God Is Knowable and He Wants You to Know Him.
The invisible God has revealed Himself in many ways. One way is through the work of His hands: "Since the creation of the world His invisible attributes are clearly seen, being understood by the things that are made, even His eternal power and Godhead" (Romans 1:20; cf. Psalm 19:1–2). He is also knowable through the human conscience. This knowledge of what is right and what is wrong reflects (albeit imperfectly) God's moral standard of holiness (Romans 1:32). God is the source and author of all that is good, true, and right, and our capacity for moral judgment rests upon knowing Him.
God has also particularly revealed Himself through special means.
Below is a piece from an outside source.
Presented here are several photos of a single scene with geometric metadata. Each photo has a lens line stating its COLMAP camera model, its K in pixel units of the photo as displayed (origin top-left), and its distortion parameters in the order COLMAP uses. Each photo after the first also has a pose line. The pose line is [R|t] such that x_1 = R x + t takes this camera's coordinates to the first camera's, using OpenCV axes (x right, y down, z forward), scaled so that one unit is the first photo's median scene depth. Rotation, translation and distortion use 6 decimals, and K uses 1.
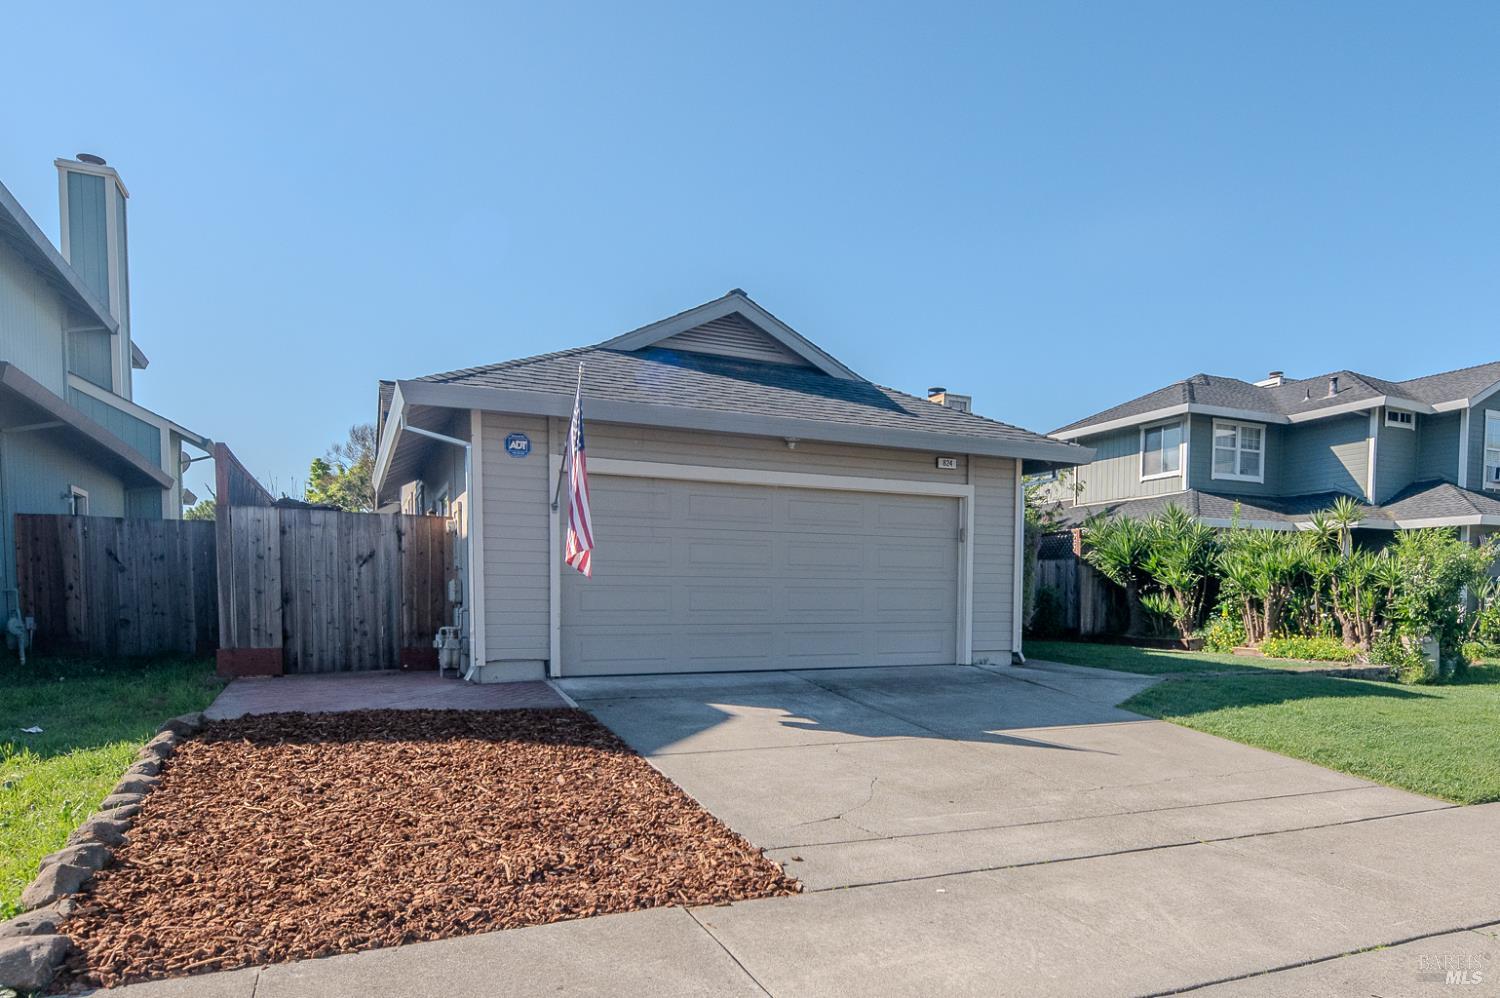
lens RADIAL K [[971.0, 0, 817.1], [0, 971.0, 661.2], [0, 0, 1]] dist [-0.000449, -0.002424]
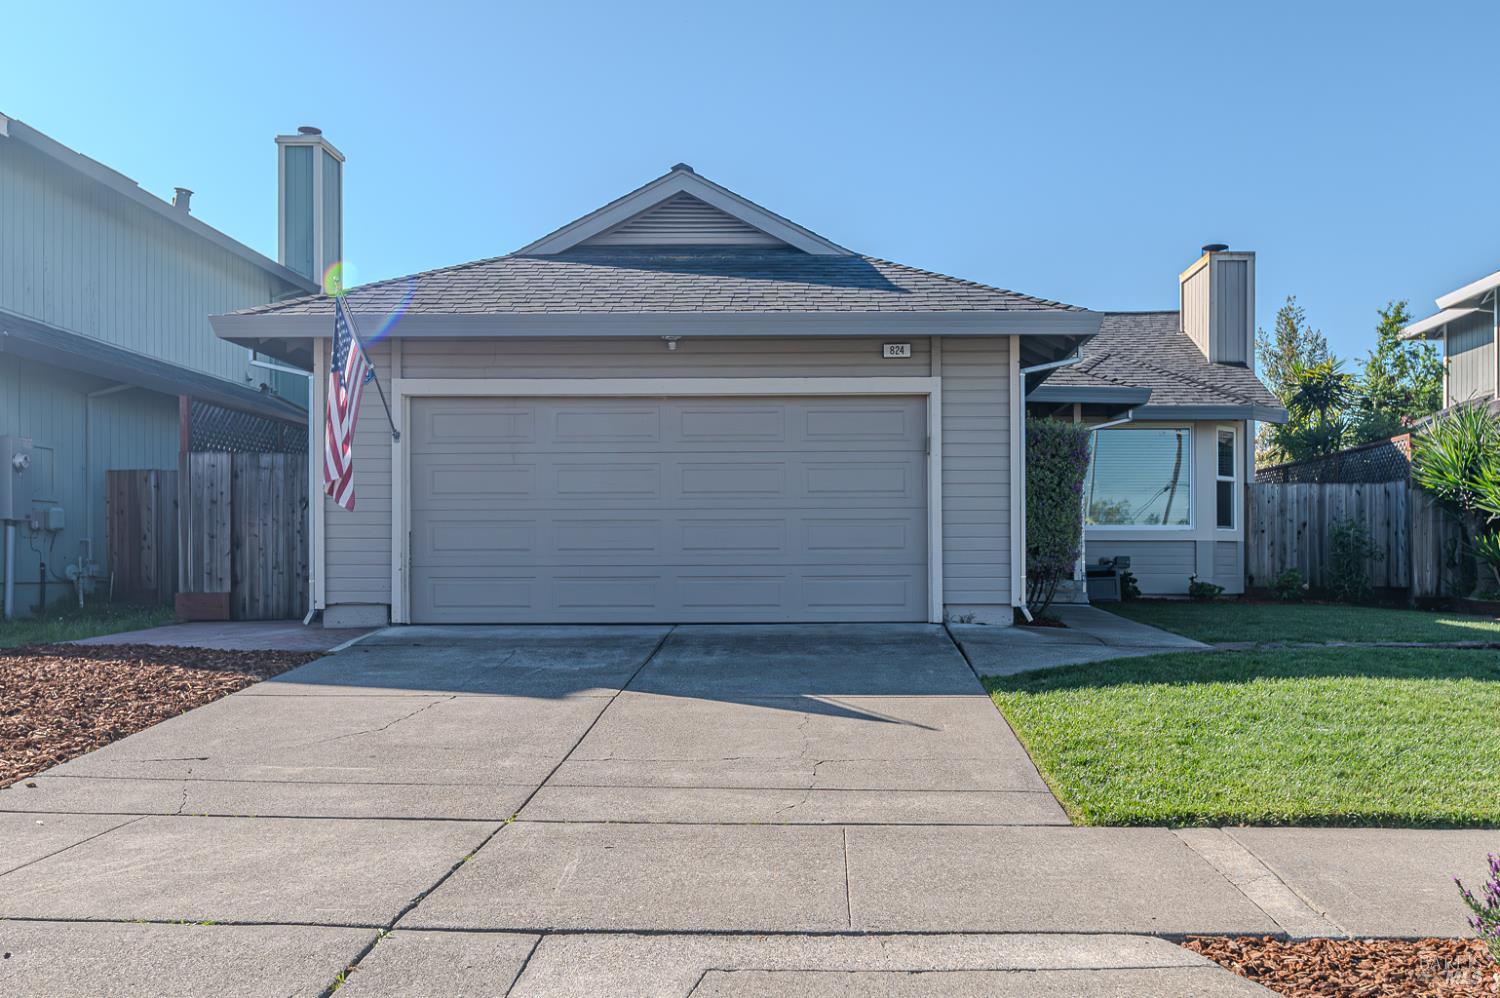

Many supernatural historical events testify of His direct intervention, including the global Flood, the confusion of languages, and the crossing of the Red Sea. He also spoke directly to Adam, Noah, Abraham, and Moses. He revealed Himself through visions and dreams (Numbers 12:6; Matthew 2:12) and, of course, through prophets and apostles (Ephesians 2:20; 2 Peter 3:15–16). This self-revelation of God has been faithfully recorded for us in the Bible (2 Timothy 3:15–17).
But the Scripture identifies a fuller revelation of God: the Lord Jesus Christ. Jesus, the Son of God, is "the image of the invisible God" (Colossians 1:15) and surpasses all previous revelation.